# SOURCE DATA:
########
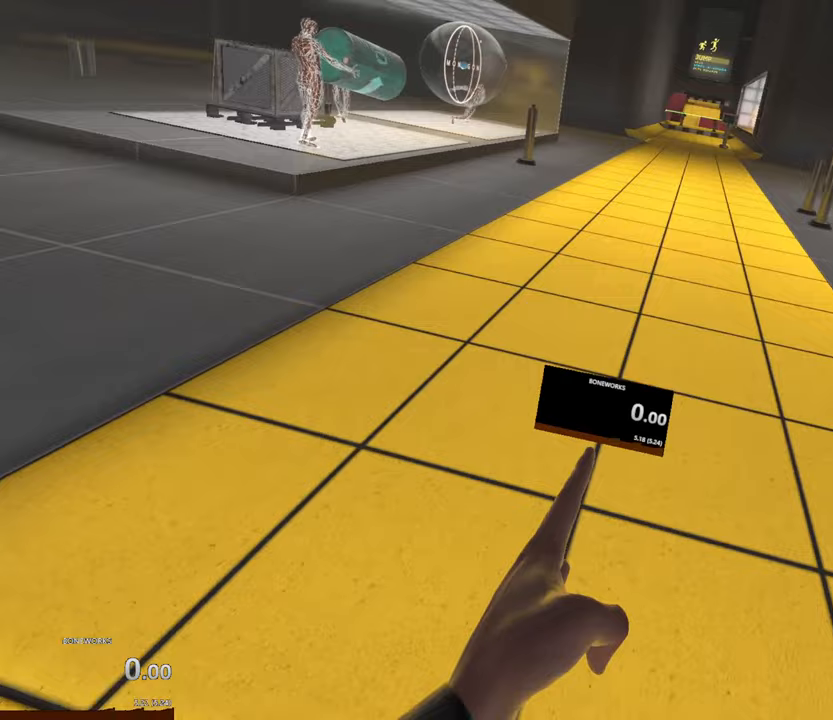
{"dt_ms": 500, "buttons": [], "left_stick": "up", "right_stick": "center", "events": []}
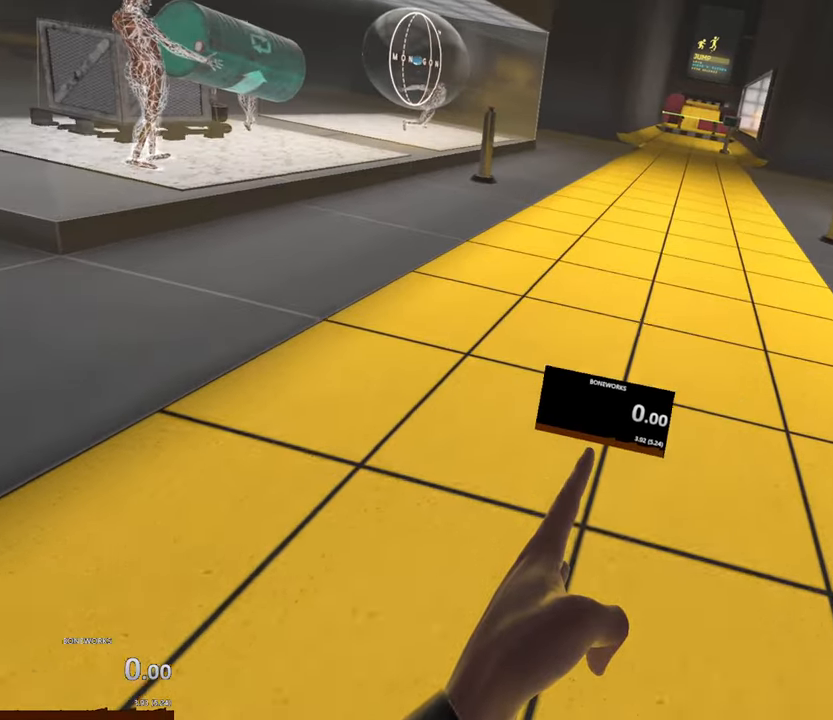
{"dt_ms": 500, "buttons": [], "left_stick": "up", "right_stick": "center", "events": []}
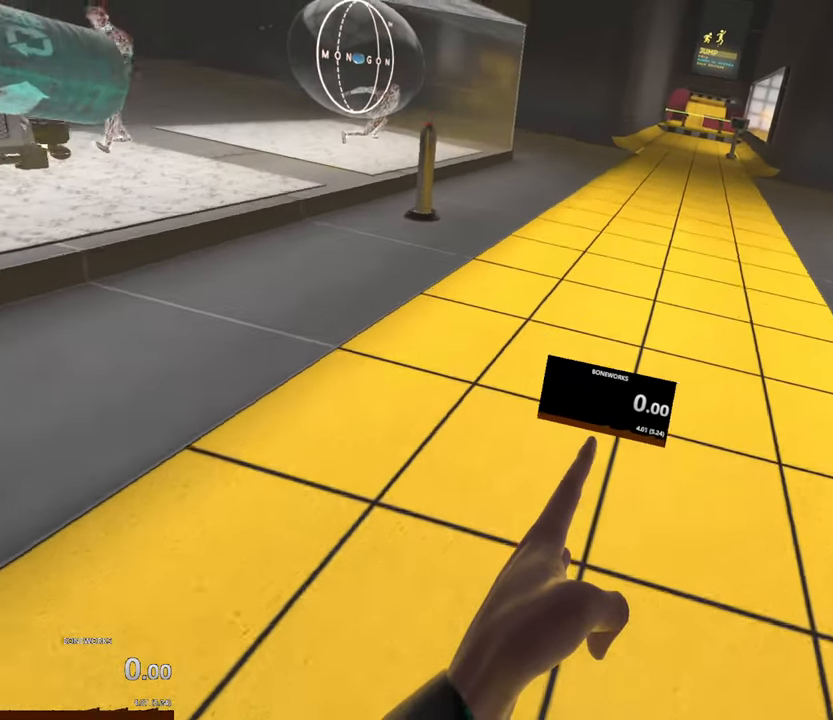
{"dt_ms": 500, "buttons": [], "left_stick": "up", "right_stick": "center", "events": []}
########
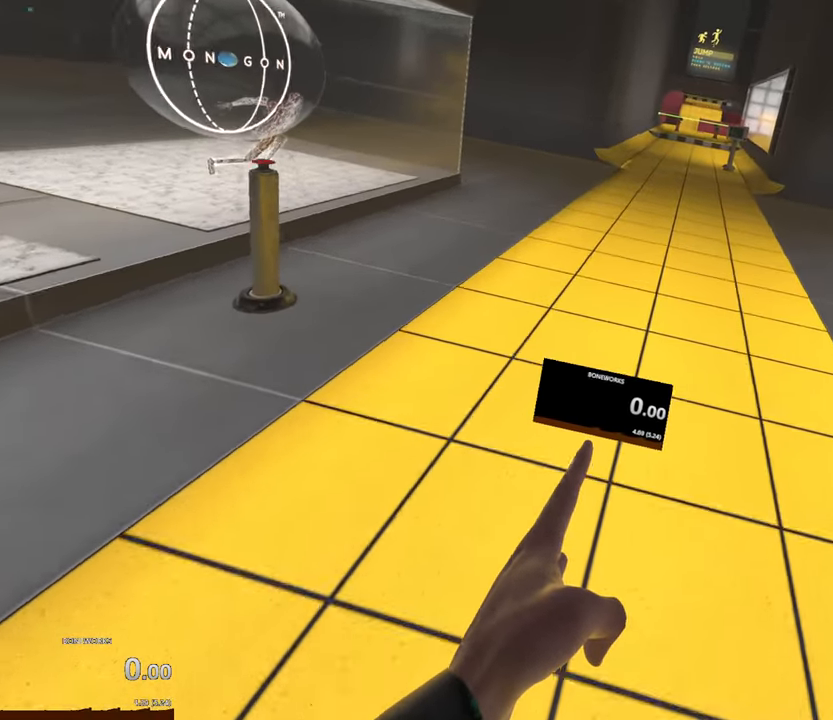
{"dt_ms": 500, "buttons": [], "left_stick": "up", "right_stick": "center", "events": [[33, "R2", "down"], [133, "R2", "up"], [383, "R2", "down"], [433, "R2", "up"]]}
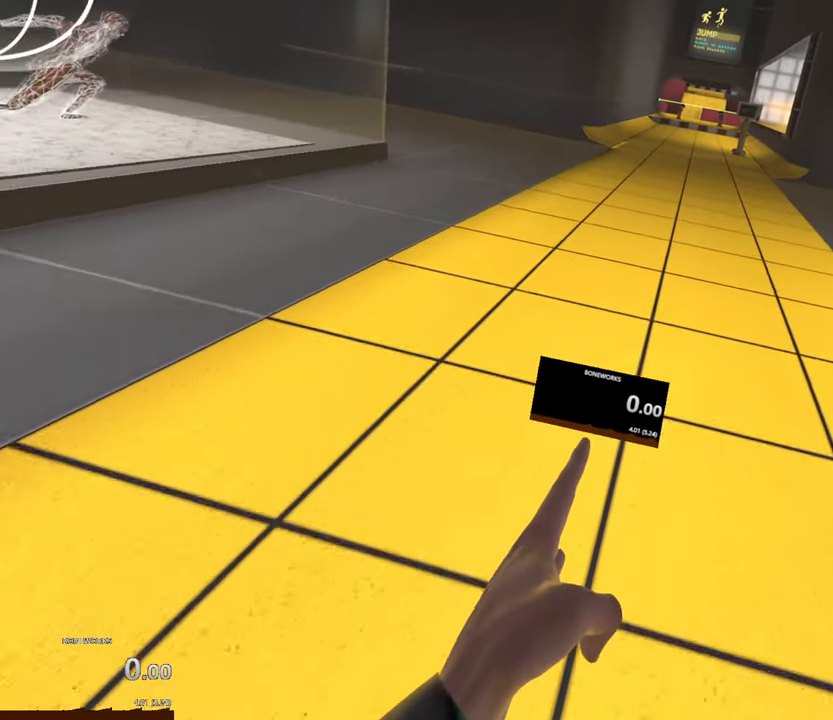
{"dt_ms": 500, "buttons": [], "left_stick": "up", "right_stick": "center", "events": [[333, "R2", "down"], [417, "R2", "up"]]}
########
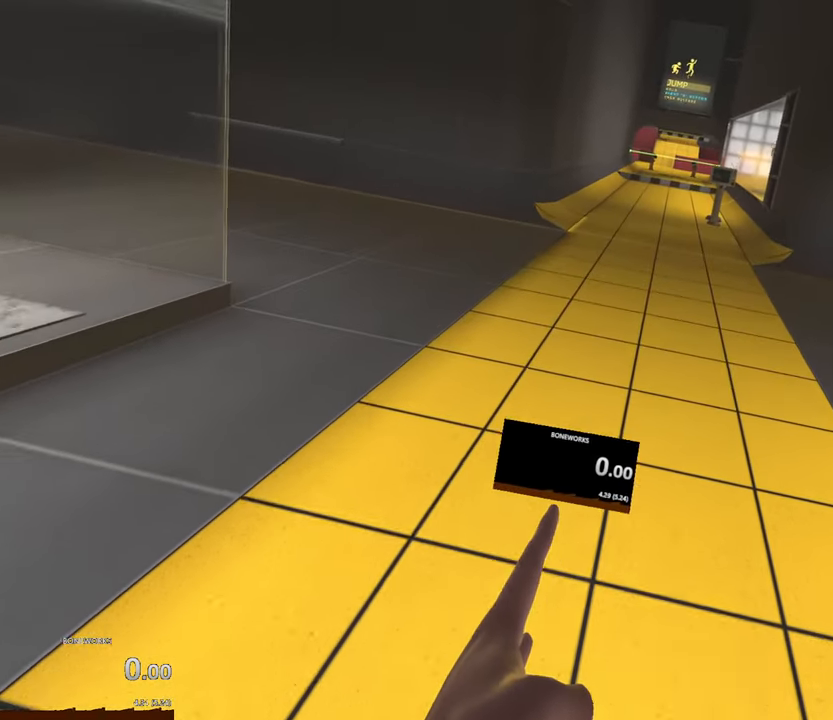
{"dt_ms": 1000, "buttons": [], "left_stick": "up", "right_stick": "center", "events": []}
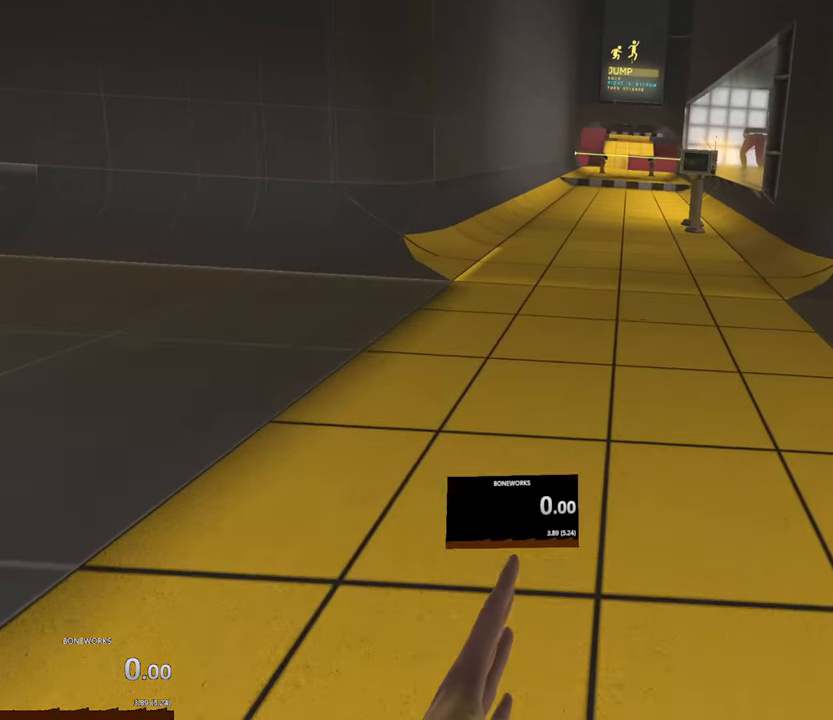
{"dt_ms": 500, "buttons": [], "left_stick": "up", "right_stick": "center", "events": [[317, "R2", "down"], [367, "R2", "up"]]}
########
Only lines holding the word "down" belong in the answer; copy all of them from the records.

{"dt_ms": 500, "buttons": [], "left_stick": "up", "right_stick": "center", "events": [[33, "R2", "down"], [133, "R2", "up"], [383, "R2", "down"], [433, "R2", "up"]]}
{"dt_ms": 500, "buttons": [], "left_stick": "up", "right_stick": "center", "events": [[333, "R2", "down"], [417, "R2", "up"]]}
{"dt_ms": 500, "buttons": [], "left_stick": "up", "right_stick": "center", "events": [[317, "R2", "down"], [367, "R2", "up"]]}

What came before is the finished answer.